Calmann-Lévy (p. 15-17).

IV


Paris, le 16 septembre 1838.


_______Ma chère maman,

Vous serez peut-être étonnée de recevoir ainsi lettre sur lettre de moi, mais je ne vous écris qu’un mot à la hâte pour vous informer d’utiles innovations qui ont été introduites dans le séminaire. Les mathématiques et l’histoire naturelle vont y être décidément enseignées, et vous sentez que, je ne me ferai pas beaucoup prier pour les étudier. On va aussi enseigner l’allemand, l’anglais et l’italien et on a dit à ceux qui désiraient apprendre ces langues d’écrire aussitôt à leurs parents. Je vous prie donc, ma chère maman, de me faire connaître laquelle de ces trois langues vous préférez que j’apprenne, pour moi peu m’importe absolument. On enseignera aussi le dessin et la musique instrumentale, telle que le piano, etc.[1] Dites-moi si vous jugez à propos que je suive ces cours, ainsi que celui d’histoire naturelle, que je pourrais bien peut-être garder pour l’année prochaine. Enfin, ma chère maman, j’attends votre décision ; et je suivrai tout à fait vos conseils. Je n’ai encore aucun détail sur tout cela, on vient de nous en avertir, et à l’instant je vous écris. Tout cela me fait bien plaisir, surtout les mathématiques. Je ne sais encore quelles parties on étudiera.

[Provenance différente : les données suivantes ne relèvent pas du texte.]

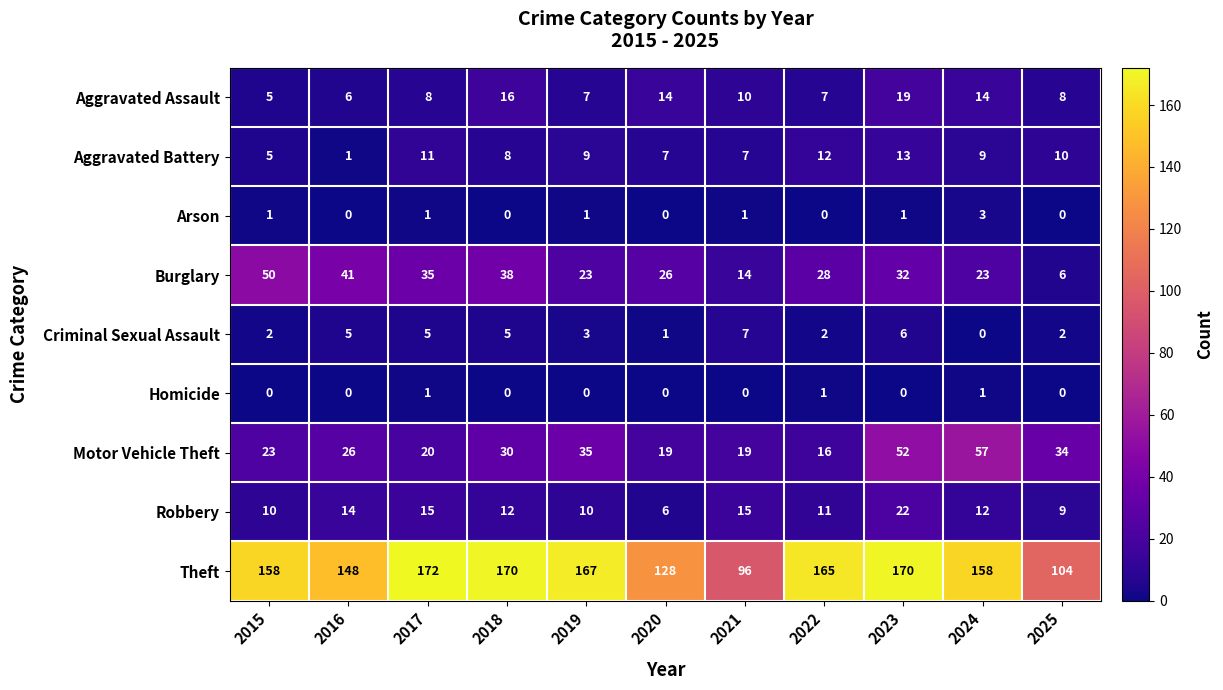

What is the average value of the Robbery series?

12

Oh ! ma chère maman, si je ne vous écris pas longuement, ce n’est que le temps qui me manque, mon cœur a toujours de quoi vous dire. Je vous apprendrai aussi, ma bonne mère, que j’ai maintenant plus de courage, quand je pense que je vous verrai bientôt. Oh ! que mon espérance ne soit pas déçue, je vous en prie. Je me réjouis de pouvoir bientôt embrasser une mère qui fait l’objet de toutes les pensées de son Ernest.


P.-S. — Alain et Henriette sont avec vous et pourront vous donner leur avis.

Que Liart ne m’oublie pas et qu’il prie quelquefois pour moi. Quand vous verrez Guyomard, assurez-le que je pense bien souvent à lui.

Adieu, ma bonne mère, adieu.


Je compose demain en vers, et je me propose de laver mon honneur ; je ferai toujours mon possible ; malheureusement quelquefois Pégase est rétif.

Oh ! que je vous aime, ma chère maman.


Adieu. ERNEST______



  1. Le petit séminaire Saint-Nicolas ne recevait pas seulement des futurs prêtres, mais aussi des jeunes gens de bonne famille.